◆ **PROBLEM TO WORK ON**
Repeat the records below verbatim, and do not copy their pictures.

Page-level text extractions:

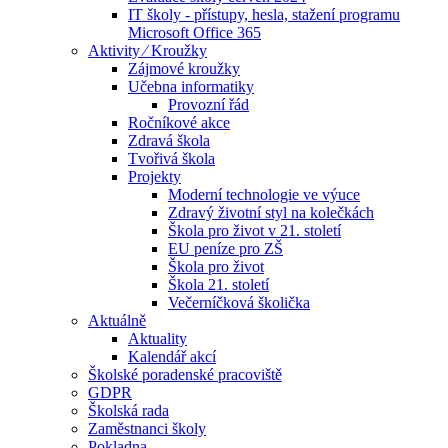
IT školy - přístupy, hesla, stažení programu
Microsoft Office 365
Aktivity ⁄ Kroužky
Zájmové kroužky
Učebna informatiky
Provozní řád
Ročníkové akce
Zdravá škola
Tvořivá škola
Projekty
Moderní technologie ve výuce
Zdravý životní styl na kolečkách
Škola pro život v 21. století
EU peníze pro ZŠ
Škola pro život
Škola 21. století
Večerníčková školička
Aktuálně
Aktuality
Kalendář akcí
Školské poradenské pracoviště
GDPR
Školská rada
Zaměstnanci školy
Pokladna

◆ **THE COMPLETED TASK**
IT školy - přístupy, hesla, stažení programu
Microsoft Office 365
Aktivity ⁄ Kroužky
Zájmové kroužky
Učebna informatiky
Provozní řád
Ročníkové akce
Zdravá škola
Tvořivá škola
Projekty
Moderní technologie ve výuce
Zdravý životní styl na kolečkách
Škola pro život v 21. století
EU peníze pro ZŠ
Škola pro život
Škola 21. století
Večerníčková školička
Aktuálně
Aktuality
Kalendář akcí
Školské poradenské pracoviště
GDPR
Školská rada
Zaměstnanci školy
Pokladna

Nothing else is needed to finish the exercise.